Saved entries

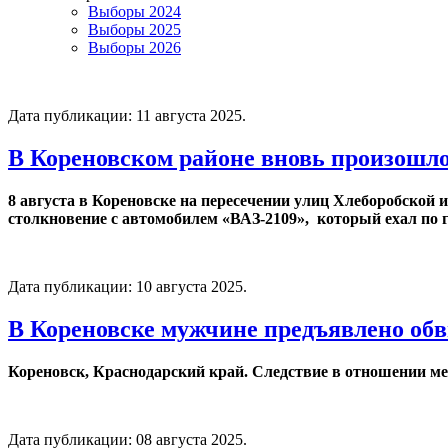
Выборы 2024
Выборы 2025
Выборы 2026
Дата публикации:
11 августа 2025
.
В Кореновском районе вновь произошл
8 августа в Кореновске на пересечении улиц Хлеборобской
столкновение с автомобилем «ВАЗ-2109», который ехал по г
Дата публикации:
10 августа 2025
.
В Кореновске мужчине предъявлено обв
Кореновск, Краснодарский край. Следствие в отношении мес
Дата публикации:
08 августа 2025
.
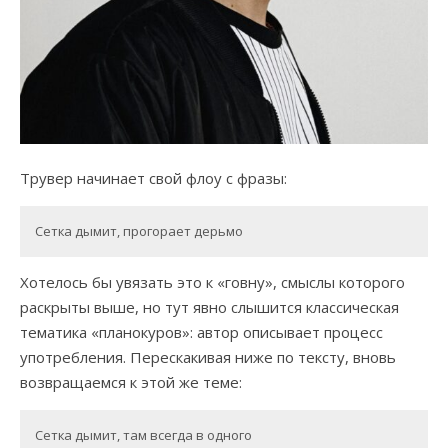
Трувер начинает свой флоу с фразы:
Сетка дымит, прогорает дерьмо
Хотелось бы увязать это к «говну», смыслы которого
раскрыты выше, но тут явно слышится классическая
тематика «планокуров»: автор описывает процесс
употребления. Перескакивая ниже по тексту, вновь
возвращаемся к этой же теме:
Сетка дымит, там всегда в одного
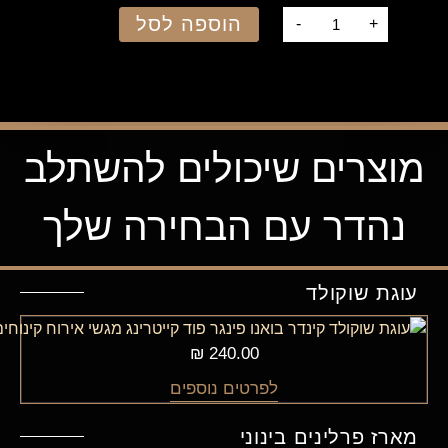
הוספה לסל
-
+
מוצרים שיכולים להשתלב
נהדר עם הבחירה שלך
עוגת שוקולד
₪
240.00
לפרטים נוספים
מארז פרלינים בינוני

Task requirements:
Check each line of the entries for the string "дымит". Copy the lines that have it.

Reply to the exercise:
Сетка дымит, прогорает дерьмо
Сетка дымит, там всегда в одного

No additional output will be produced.